The war in Ukraine eventually forced Nokian to agree to sell its Russian operations Vsevolozhsk, Leningrad Oblast,Russia, to Russian energy and chemicals company P.J.S.C. Tatneft, completing the Finnish tire maker's previously announced exit from the country.
The purchase price of the "debt free and cash free" sale is expected to be around $400 million Euros, or roughly $399 million in U.S. funds. Nokian said the final purchase price is affected by, among other things, net cash and working capital adjustments and changes in the exchange rate.
Nokian Tyres previously moved production of some of its key lines out of its plant in Russia to plants in Finland and the U.S., while securing "transport capacity from Russia with existing and new service providers."
With some of that production shifted to North America, Nokian Tyres said its Dayton factory set production records frequently, completing its best year on record.
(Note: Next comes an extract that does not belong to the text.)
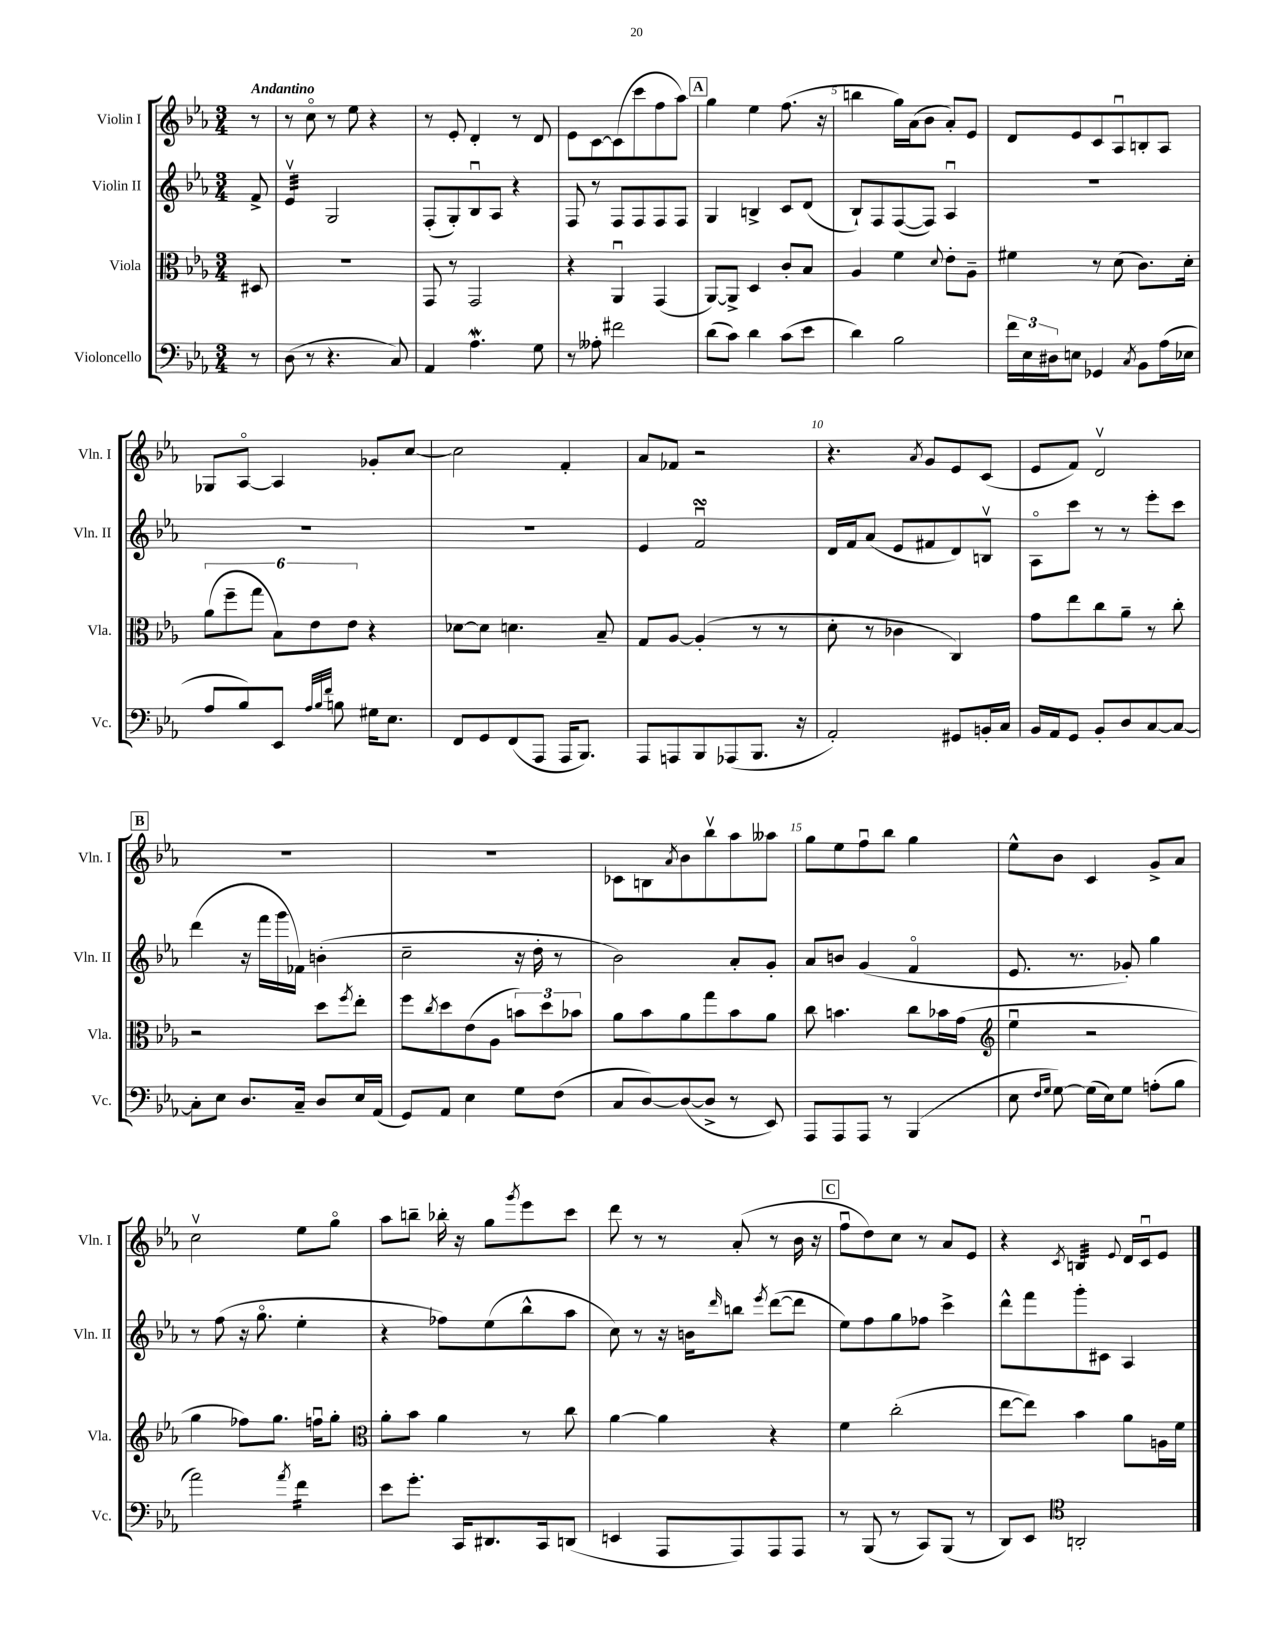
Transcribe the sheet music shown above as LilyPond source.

The company said domestic production "offers a buffer against global uncertainty, especially when it comes to some of the company's most popular products in North America."
The factory manufactures all-season and all-weather tires, according to Heinonen. "The war in Ukraine is not impacting those at all; availability has been as planned. In 2023 we will get even more products from Dayton."
The company said that will result in expanded volume of tires from lines including the Nokian Tyres One and WR G4. Nokian also plans to manufacture select light truck tire lines in Dayton; winter tires will be sourced from Finland.